### What to work on
Print all of the data exactly.
*** Material provided ***
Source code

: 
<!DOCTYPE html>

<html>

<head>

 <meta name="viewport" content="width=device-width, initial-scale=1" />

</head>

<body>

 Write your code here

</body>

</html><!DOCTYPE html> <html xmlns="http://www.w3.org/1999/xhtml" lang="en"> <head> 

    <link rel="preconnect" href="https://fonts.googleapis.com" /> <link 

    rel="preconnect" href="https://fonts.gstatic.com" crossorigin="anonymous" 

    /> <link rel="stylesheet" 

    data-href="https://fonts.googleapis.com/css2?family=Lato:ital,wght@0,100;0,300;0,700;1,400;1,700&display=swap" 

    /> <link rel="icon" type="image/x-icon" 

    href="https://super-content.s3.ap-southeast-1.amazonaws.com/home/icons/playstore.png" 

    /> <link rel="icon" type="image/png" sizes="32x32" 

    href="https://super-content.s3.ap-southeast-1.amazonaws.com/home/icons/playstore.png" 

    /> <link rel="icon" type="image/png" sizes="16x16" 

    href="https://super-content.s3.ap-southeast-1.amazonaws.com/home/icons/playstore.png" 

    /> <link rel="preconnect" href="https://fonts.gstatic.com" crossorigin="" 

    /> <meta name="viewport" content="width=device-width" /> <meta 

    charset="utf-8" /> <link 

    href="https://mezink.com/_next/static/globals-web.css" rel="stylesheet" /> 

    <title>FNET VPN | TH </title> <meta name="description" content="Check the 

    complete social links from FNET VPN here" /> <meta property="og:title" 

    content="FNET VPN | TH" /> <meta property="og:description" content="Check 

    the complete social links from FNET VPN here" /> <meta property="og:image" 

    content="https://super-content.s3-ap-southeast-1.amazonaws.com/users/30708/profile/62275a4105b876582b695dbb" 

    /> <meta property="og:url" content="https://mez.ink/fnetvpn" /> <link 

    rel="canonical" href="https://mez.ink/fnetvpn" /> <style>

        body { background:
*** End of Material provided ***
### Result of the exercise
Source code

: 
<!DOCTYPE html>

<html>

<head>

 <meta name="viewport" content="width=device-width, initial-scale=1" />

</head>

<body>

 Write your code here

</body>

</html><!DOCTYPE html> <html xmlns="http://www.w3.org/1999/xhtml" lang="en"> <head> 

    <link rel="preconnect" href="https://fonts.googleapis.com" /> <link 

    rel="preconnect" href="https://fonts.gstatic.com" crossorigin="anonymous" 

    /> <link rel="stylesheet" 

    data-href="https://fonts.googleapis.com/css2?family=Lato:ital,wght@0,100;0,300;0,700;1,400;1,700&display=swap" 

    /> <link rel="icon" type="image/x-icon" 

    href="https://super-content.s3.ap-southeast-1.amazonaws.com/home/icons/playstore.png" 

    /> <link rel="icon" type="image/png" sizes="32x32" 

    href="https://super-content.s3.ap-southeast-1.amazonaws.com/home/icons/playstore.png" 

    /> <link rel="icon" type="image/png" sizes="16x16" 

    href="https://super-content.s3.ap-southeast-1.amazonaws.com/home/icons/playstore.png" 

    /> <link rel="preconnect" href="https://fonts.gstatic.com" crossorigin="" 

    /> <meta name="viewport" content="width=device-width" /> <meta 

    charset="utf-8" /> <link 

    href="https://mezink.com/_next/static/globals-web.css" rel="stylesheet" /> 

    <title>FNET VPN | TH </title> <meta name="description" content="Check the 

    complete social links from FNET VPN here" /> <meta property="og:title" 

    content="FNET VPN | TH" /> <meta property="og:description" content="Check 

    the complete social links from FNET VPN here" /> <meta property="og:image" 

    content="https://super-content.s3-ap-southeast-1.amazonaws.com/users/30708/profile/62275a4105b876582b695dbb" 

    /> <meta property="og:url" content="https://mez.ink/fnetvpn" /> <link 

    rel="canonical" href="https://mez.ink/fnetvpn" /> <style>

        body { background:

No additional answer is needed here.